It seems that in the current day and age the process of starting a hardcore band has become an act of great ease as compared to, oh let's say, five years ago. Listen close to the first ten Revelation releases, rip off the riffs and place them just right, (don't forget your dive-bombs!) grab all your friends together to record gang vocals - if you're lucky Sweet Pete will be around to join in -and last, but most important, get that Myspace page in working order. Oh yes, be sure to decide whether your band's logo will be written in graffiti or varsity font. This will be crucial when it comes time to screen shirts. (Bring back the four-sided print!) Once these steps are complete, you're ready to play the local VFW or American Legion until you can work way up to the local club.
With that blatantly tongue-in-cheek synopsis of today's scene you can see that substance is something that many bands either leave by the wayside or they settle for sounding contrived. This really isn't the fault of any band in particular; many were just taking cues from their idols of hardcore's halcyon days of '88 and doing their best to pay homage. I mean, just how many songs can you write about staying true to friends - as long as they stay loyal to the X - and rising above the pressures of being a suburban white male? There are far too many, namely having to be in class during the final minutes of an eBay auction for a Carry-On test press. To show us how to make a top notch hardcore record without all the cliches I look to Have Heart's new album, The Things We Carry.
Before I get into the album itself, it common knowledge that many bands write a solid demo and seven inch but when it comes time to write more than fifteen minutes worth of music, they become banal and uninspiring. Such is the curse of the core; however, Have Heart doesn't succumb to this pitfall. This is why.
First, and foremost, we need to look at the lyrics. Vocalist Patrick Flynn understands two very important concepts that many other vocalists miss, thus making them mediocre. Flynn realizes the existence of other musical styles that aren't hardcore. Yes, I know this can be hard to fathom for many but it's true. The most notable example of this is buried within the lyrics, but for those who can't listen to anything more experimental than Quicksand or Fugazi, the liner notes mention that Flynn quotes not only Shipwreck, but Neil Young as well. Apparently rummaging through your parent's record collection is good for something after all. Not only does Flynn look to other genres for inspiration, but literature as well. He is a gentlemen and a scholar; within the lyrics of "Watch Me Sink" there is a reference to poet E.E. Cummings. I admire Have Heart's attempt to broaden the horizons of its listeners. Next, Flynn realizes that just because you play hardcore doesn't mean you have to write for the lowest common denominator of fans. He showcases this throughout the album, by not only writing self-empowering songs directed to the anonymous you (most often the listener), but also by penning narrative lyrics where a story unfolds, complete with meaningful posi message. Lyrics of such depth come few and far between these days.
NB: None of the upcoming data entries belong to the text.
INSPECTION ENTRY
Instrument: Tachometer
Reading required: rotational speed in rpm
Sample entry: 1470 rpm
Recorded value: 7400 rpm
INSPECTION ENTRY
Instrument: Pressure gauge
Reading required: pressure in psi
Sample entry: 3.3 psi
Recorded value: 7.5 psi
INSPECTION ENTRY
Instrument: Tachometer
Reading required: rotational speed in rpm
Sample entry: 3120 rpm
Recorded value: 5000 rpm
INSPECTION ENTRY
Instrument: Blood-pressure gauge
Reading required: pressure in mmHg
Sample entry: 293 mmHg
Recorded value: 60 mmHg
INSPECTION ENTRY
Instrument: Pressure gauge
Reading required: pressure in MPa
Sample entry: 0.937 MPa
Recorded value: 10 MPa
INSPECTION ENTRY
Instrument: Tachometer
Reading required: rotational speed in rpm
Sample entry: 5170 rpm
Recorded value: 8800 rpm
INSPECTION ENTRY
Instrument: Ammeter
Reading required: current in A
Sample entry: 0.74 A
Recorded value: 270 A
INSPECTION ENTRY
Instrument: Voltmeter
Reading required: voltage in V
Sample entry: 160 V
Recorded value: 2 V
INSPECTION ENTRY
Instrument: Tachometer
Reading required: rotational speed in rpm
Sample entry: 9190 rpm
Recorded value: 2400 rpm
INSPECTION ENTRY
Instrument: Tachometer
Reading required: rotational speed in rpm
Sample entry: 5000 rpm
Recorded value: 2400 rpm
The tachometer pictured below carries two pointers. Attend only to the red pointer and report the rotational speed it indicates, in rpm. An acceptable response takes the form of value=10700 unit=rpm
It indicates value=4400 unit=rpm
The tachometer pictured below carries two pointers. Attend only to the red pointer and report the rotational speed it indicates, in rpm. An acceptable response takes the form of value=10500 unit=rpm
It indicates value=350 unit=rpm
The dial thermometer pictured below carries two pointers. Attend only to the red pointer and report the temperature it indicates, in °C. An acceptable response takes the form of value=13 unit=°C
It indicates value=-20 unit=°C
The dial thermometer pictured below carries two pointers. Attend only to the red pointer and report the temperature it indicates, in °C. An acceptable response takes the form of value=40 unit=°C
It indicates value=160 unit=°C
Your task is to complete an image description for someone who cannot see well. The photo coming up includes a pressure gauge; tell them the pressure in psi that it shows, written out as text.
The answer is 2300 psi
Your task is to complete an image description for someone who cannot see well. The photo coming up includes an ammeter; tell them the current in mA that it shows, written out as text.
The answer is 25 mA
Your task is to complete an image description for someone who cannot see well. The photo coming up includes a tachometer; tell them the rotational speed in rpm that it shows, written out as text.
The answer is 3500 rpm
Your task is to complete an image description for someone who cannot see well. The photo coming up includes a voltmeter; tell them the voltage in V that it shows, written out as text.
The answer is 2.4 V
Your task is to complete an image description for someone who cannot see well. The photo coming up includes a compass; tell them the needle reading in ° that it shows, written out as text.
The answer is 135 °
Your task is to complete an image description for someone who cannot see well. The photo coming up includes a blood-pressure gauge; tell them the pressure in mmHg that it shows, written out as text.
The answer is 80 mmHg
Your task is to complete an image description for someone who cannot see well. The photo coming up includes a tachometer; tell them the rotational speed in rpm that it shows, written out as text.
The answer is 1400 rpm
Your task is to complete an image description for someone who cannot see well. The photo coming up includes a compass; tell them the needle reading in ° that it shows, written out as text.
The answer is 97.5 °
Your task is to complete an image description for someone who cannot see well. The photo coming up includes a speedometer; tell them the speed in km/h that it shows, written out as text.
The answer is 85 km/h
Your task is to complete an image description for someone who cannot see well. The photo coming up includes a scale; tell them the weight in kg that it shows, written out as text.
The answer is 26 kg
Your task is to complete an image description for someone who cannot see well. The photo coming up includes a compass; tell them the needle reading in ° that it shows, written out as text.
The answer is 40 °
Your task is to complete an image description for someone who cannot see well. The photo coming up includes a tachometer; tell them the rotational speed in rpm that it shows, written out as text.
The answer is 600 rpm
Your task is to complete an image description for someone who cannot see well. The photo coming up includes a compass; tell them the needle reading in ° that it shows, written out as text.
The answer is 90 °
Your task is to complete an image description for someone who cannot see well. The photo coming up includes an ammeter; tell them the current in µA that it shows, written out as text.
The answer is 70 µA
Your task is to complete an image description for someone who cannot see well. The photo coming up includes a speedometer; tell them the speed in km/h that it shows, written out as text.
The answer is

Second, you'll notice that the structure of the songs are for more developed than any of their previous efforts, expanding their sound past that of a youth crew revival band, a term they might have earned in the past. Yes, there are crew vocals a plenty, and enough two step parts to keep have any serious bro tapping their toes all night, but also enough originality to make you feel that hardcore is still a fresh and vibrant genre.
I'll admit that it took me seven or eight listens to get the feel of this album, but, in a way, I feel that only shows that Have Heart is a band that earns their listener's respect rather than being an Internet hype band that's has a fan base that rarely exceed their friend's list.